── Data for the task ──

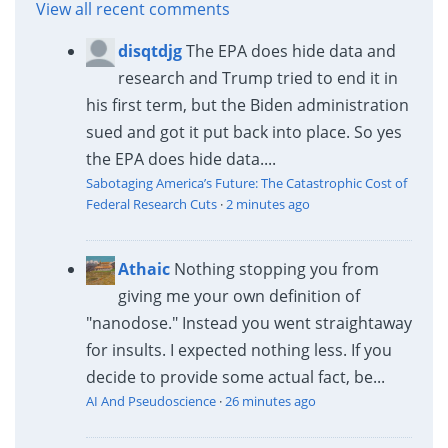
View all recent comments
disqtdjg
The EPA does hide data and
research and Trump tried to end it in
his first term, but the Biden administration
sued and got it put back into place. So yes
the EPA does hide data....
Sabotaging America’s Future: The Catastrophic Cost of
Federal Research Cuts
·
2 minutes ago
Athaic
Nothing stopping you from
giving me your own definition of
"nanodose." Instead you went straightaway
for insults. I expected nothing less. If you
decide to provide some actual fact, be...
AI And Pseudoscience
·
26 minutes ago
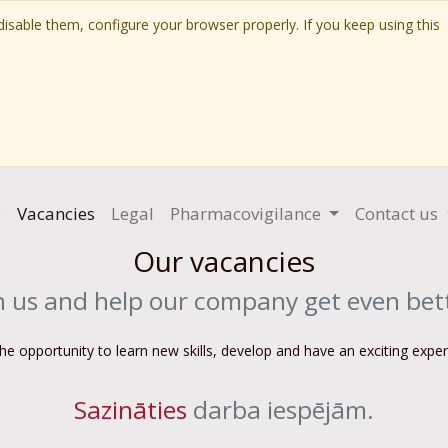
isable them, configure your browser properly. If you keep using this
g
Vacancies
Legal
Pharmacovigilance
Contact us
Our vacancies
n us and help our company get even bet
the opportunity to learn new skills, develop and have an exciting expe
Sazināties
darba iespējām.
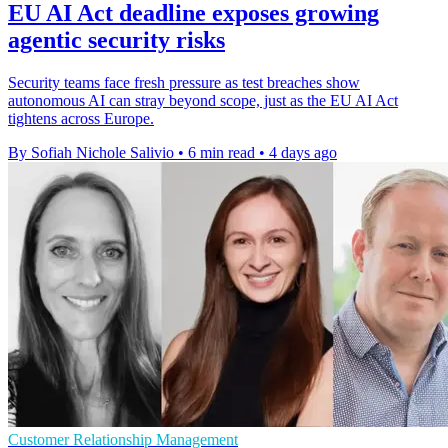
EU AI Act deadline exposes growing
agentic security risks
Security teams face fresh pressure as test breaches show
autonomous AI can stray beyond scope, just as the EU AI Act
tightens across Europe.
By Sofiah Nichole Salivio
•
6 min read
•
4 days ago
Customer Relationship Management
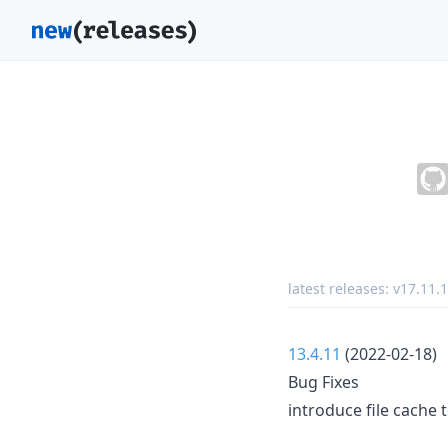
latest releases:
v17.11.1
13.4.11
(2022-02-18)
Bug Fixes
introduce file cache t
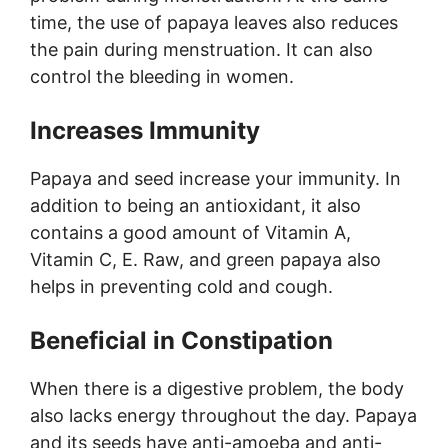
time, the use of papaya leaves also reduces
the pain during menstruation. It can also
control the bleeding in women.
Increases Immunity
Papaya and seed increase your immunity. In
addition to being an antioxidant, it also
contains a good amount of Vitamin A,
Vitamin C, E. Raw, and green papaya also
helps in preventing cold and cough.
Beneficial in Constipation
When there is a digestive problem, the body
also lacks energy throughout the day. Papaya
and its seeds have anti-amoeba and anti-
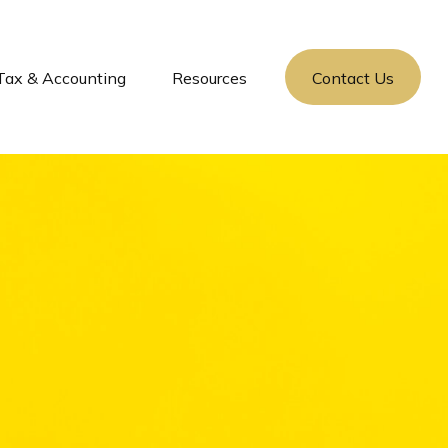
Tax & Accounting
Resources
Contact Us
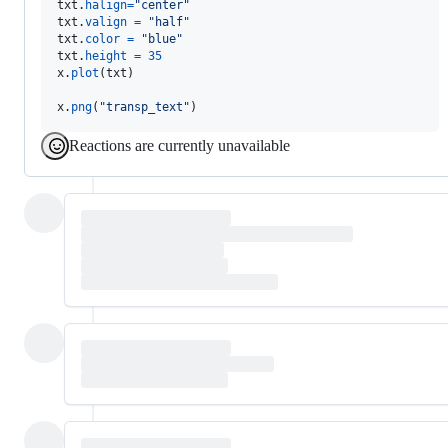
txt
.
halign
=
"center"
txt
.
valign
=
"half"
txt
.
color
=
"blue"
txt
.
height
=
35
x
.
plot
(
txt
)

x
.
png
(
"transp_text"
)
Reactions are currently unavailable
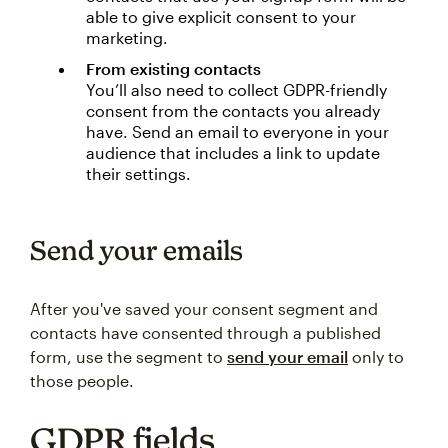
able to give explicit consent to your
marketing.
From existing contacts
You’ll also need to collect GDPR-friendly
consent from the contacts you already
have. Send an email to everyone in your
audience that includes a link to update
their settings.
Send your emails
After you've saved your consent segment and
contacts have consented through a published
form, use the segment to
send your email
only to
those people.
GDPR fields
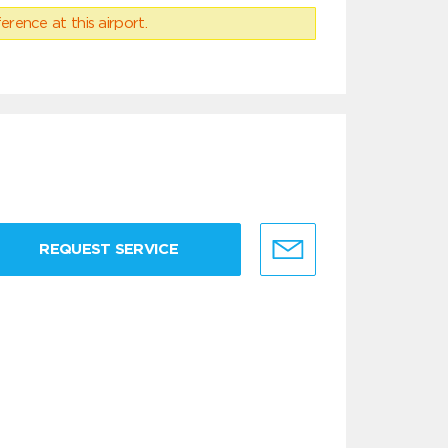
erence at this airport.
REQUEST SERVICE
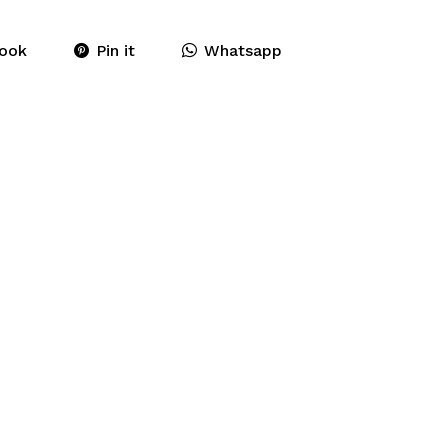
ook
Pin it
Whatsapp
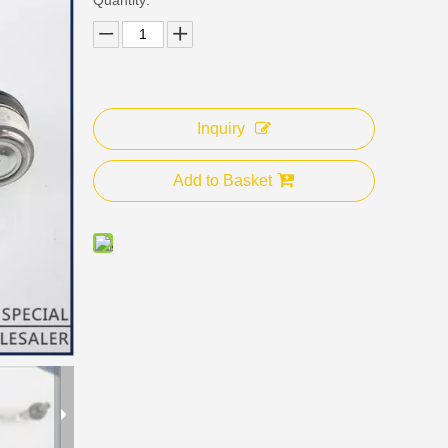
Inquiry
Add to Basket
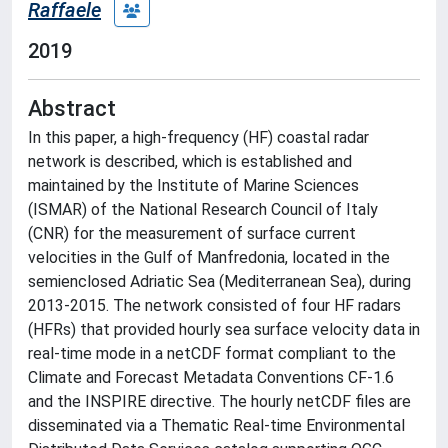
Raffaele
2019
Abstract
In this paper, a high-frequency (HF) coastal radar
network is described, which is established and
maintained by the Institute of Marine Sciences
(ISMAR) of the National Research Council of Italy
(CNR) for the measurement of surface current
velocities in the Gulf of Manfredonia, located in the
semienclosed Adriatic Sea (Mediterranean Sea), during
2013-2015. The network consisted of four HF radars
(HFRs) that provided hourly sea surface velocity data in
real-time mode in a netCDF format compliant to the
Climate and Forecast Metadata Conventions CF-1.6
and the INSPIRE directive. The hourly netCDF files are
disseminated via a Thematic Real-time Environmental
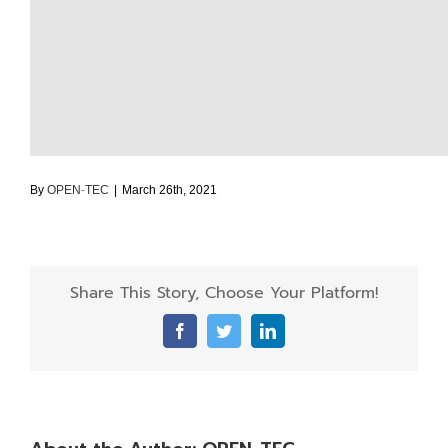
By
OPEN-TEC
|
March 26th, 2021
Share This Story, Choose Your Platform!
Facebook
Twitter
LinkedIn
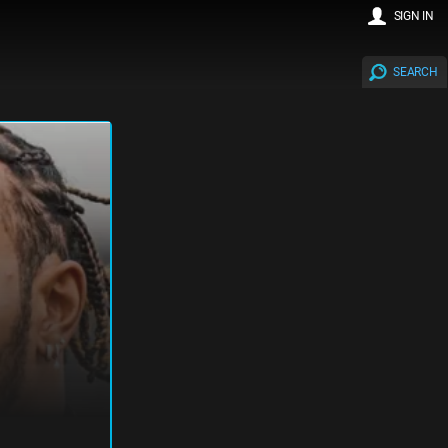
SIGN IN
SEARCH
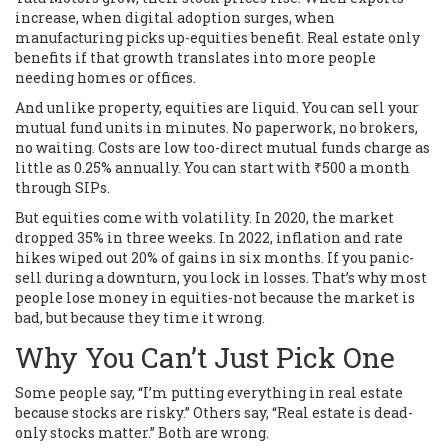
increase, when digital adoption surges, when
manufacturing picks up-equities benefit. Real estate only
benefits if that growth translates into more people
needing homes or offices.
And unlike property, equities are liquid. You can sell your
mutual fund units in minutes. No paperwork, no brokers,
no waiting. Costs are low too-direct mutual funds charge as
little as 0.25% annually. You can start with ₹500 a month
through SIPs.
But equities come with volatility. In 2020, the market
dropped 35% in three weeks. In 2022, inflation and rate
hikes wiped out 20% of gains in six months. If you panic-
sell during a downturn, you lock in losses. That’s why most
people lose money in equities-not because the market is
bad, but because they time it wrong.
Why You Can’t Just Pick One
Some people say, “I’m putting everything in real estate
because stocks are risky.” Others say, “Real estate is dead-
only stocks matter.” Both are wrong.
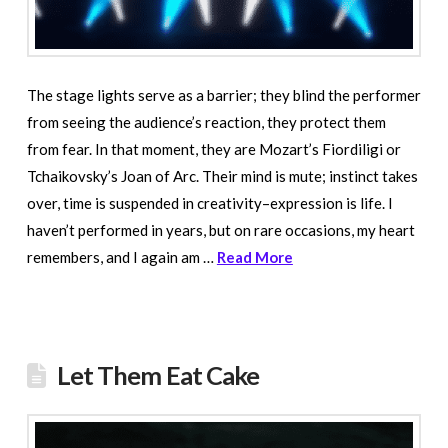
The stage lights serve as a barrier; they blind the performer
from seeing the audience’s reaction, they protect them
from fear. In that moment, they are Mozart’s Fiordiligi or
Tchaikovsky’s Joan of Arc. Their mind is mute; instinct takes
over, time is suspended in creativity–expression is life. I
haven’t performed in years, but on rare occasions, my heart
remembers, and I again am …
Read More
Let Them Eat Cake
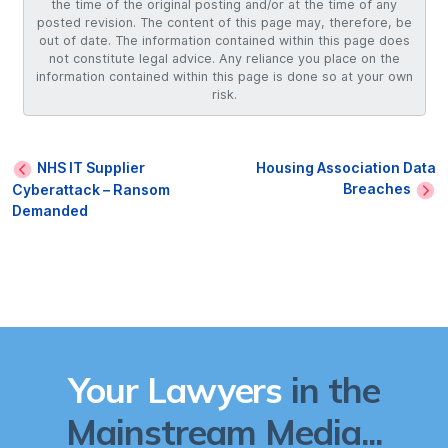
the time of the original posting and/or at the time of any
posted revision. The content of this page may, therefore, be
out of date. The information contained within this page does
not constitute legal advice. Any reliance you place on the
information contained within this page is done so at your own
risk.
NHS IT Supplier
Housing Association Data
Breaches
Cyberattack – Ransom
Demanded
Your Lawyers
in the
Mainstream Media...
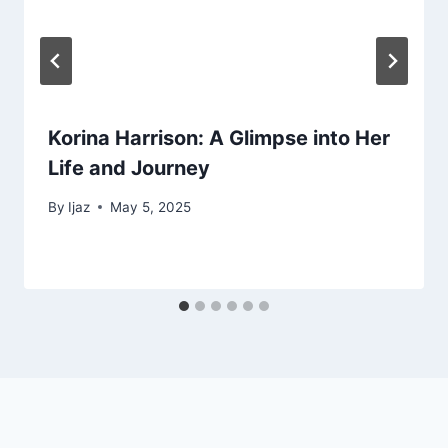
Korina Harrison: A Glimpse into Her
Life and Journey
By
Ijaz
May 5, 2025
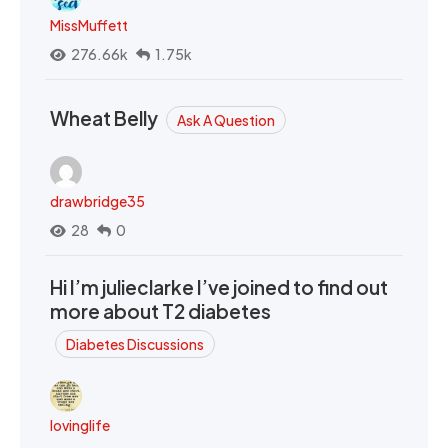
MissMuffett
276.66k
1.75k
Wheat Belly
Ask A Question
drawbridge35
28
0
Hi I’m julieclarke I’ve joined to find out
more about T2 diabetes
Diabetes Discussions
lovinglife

───

▸ **Exercise instructions**: Which lines in the data above contain the string "because"? Collect every such line in full, treating uppercase and lowercase as different.

▸ **Result below**:
people lose money in equities-not because the market is
bad, but because they time it wrong.
because stocks are risky.” Others say, “Real estate is dead-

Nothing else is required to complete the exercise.